**Page:**
[Date Prev][Date Next][Thread Prev][Thread Next]
- Subject: Re: Could Lua itself become UTF8-aware?
- From: Enrico Colombini <erix@...>
- Date: Mon, 1 May 2017 09:17:37 +0200
On 01-May-17 07:28, Daurnimator wrote:
However, to reply to the issue at hand: are unicode classes wanted?
i.e. should a unicode space such as U+2001 count as whitespace for
Furthermore, what should be considered valid characters for identifiers?
I guess we still want the rule "alpha followed by any number of alphanumeric"?
Which Unicode standard do we want to pick? (You did realise unicode
gets updated.... right?)
We'd need a strategy to deal with updates (which rarely go well: see
how people are still dealing with fallout from IDNA2003 => IDNA2008)
Which brings us to the next problem: normalisation of identifiers. It
would seem perplexing to many that the identifiers U+00C5 and U+0041
U+030A would refer to different variables.
Even if you don't think normalisation should occur (like myself), then
you'll at least have an easy mechanism for obfuscated code
FWIW, in the '80s there were Italian versions of BASIC, but they luckily
died out. I say "luckily" because language localization mean community
fragmentation: you cannot search for ideas and solutions and you cannot
cooperate with people around the world. Not to speak of library usability.

**Work to do:**
1 – In the mailing-list post on making Lua UTF-8-aware, which standards change is given as an example of an update whose fallout people are still dealing with?
2 – Carry on the mailing-list post about making Lua UTF-8-aware, beginning after its final sentence.

**Material shown:**
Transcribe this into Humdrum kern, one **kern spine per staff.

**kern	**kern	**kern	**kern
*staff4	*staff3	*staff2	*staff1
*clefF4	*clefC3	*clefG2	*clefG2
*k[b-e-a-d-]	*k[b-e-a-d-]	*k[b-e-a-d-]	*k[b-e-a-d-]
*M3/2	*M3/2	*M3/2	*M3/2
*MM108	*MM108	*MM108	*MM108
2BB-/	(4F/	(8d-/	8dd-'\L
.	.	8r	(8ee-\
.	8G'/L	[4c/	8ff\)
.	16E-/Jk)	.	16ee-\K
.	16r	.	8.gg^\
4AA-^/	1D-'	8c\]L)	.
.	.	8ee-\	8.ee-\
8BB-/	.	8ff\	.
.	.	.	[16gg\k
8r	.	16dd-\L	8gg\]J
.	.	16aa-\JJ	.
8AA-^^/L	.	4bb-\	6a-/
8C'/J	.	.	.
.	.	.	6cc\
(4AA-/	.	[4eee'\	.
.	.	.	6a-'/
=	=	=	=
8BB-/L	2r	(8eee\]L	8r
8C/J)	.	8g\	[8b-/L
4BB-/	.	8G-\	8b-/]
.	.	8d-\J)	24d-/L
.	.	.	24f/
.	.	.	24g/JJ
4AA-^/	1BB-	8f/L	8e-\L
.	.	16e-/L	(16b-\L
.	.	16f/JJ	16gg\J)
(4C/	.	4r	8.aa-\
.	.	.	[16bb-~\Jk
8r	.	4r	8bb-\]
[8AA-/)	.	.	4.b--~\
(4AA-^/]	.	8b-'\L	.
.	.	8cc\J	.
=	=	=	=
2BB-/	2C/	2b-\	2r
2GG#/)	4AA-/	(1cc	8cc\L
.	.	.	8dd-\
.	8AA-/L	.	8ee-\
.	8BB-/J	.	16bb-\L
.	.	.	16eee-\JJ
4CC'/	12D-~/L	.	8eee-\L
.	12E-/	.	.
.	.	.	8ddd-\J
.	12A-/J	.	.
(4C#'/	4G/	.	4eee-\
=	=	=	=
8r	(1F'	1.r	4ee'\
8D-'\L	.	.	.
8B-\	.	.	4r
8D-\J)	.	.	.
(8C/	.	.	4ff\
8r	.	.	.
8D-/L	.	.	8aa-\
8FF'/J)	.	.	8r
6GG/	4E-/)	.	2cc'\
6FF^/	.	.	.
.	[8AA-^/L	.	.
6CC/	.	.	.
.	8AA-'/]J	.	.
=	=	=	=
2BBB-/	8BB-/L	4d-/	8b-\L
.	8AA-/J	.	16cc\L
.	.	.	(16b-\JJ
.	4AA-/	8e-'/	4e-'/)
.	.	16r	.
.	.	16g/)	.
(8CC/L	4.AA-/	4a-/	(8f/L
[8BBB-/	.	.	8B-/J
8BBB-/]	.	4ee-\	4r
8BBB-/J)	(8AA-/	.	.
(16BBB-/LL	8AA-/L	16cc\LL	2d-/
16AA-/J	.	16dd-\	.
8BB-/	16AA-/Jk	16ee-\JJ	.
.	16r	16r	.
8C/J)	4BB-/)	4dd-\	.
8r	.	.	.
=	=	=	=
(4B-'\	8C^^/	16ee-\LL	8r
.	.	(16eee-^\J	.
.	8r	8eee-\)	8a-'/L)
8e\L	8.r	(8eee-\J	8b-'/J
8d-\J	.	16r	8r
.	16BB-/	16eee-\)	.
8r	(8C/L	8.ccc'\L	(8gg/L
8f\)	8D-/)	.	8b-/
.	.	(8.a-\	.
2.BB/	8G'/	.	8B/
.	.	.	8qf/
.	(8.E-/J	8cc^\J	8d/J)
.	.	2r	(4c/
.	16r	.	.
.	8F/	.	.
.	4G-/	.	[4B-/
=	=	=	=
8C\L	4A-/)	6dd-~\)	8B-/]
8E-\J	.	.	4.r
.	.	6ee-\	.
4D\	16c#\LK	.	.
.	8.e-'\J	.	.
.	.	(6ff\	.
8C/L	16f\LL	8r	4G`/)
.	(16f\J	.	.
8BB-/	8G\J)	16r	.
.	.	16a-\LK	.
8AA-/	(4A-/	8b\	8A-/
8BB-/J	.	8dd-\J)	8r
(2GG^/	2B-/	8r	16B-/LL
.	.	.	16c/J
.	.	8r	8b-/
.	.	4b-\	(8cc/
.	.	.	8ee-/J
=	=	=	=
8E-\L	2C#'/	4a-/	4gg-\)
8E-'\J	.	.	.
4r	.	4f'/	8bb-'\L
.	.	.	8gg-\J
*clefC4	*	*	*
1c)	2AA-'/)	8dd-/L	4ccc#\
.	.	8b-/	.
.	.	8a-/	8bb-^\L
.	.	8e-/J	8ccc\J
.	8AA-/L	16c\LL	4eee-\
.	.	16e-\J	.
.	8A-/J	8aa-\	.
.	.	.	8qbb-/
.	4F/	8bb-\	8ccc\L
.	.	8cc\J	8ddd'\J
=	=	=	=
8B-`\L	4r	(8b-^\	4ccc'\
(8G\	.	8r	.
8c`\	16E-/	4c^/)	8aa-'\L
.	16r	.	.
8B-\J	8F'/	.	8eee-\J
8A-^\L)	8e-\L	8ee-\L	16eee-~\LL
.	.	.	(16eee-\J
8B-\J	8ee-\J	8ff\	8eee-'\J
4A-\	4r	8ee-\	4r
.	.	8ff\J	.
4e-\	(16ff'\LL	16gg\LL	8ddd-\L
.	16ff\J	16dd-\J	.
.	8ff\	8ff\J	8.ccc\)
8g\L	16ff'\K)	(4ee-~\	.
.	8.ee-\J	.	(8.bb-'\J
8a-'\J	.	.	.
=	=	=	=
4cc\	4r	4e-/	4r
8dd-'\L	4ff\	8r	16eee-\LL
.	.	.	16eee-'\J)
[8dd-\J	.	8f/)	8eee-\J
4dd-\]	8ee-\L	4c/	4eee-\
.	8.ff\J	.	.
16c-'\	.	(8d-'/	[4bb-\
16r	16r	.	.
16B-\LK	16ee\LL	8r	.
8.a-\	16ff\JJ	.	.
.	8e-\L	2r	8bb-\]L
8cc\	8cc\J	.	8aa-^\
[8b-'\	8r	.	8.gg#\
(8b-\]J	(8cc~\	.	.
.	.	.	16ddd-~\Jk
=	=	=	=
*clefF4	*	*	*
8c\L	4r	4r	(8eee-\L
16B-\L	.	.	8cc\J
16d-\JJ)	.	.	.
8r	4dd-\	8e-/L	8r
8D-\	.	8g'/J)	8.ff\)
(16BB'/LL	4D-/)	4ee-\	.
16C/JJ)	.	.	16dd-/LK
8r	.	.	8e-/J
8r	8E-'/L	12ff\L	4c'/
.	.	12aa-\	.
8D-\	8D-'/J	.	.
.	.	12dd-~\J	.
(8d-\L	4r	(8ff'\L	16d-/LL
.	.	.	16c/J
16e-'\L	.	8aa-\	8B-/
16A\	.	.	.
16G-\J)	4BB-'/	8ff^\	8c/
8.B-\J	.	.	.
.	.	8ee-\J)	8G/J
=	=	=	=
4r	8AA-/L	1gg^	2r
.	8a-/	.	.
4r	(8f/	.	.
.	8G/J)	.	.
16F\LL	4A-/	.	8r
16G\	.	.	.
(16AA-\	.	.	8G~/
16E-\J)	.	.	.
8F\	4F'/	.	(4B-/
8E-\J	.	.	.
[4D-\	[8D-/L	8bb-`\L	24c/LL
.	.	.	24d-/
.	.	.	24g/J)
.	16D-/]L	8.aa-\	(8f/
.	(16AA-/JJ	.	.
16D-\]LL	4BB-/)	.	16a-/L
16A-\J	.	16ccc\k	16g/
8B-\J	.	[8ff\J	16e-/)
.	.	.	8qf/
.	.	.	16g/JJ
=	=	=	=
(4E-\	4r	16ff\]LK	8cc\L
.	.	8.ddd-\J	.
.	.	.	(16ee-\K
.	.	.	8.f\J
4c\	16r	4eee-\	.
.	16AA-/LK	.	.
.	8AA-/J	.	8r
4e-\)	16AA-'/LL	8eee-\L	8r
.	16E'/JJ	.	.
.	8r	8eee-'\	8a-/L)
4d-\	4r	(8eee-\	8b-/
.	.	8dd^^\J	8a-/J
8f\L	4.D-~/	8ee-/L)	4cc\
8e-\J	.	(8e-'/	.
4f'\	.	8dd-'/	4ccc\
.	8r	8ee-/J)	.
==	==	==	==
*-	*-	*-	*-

**Per-task outputs:**
1 – The change from IDNA2003 to IDNA2008.

2 –
So I do not think localized identifiers are a great idea. I realize that
the issue may be more acutely felt by Asian users, but it is always a
balance between symbol comprehension and using universal symbols (even
in case one does not understand their literal meaning: think of
identifiers as pictograms).
You do not have to think in English to write "if...then...else", even if
it could be very slightly helpful in the first learning steps. In fact,
I knew almost nothing of English when I started programming and that did
not hamper me in the least. But the benefits of using world-standardized
identifiers were immense.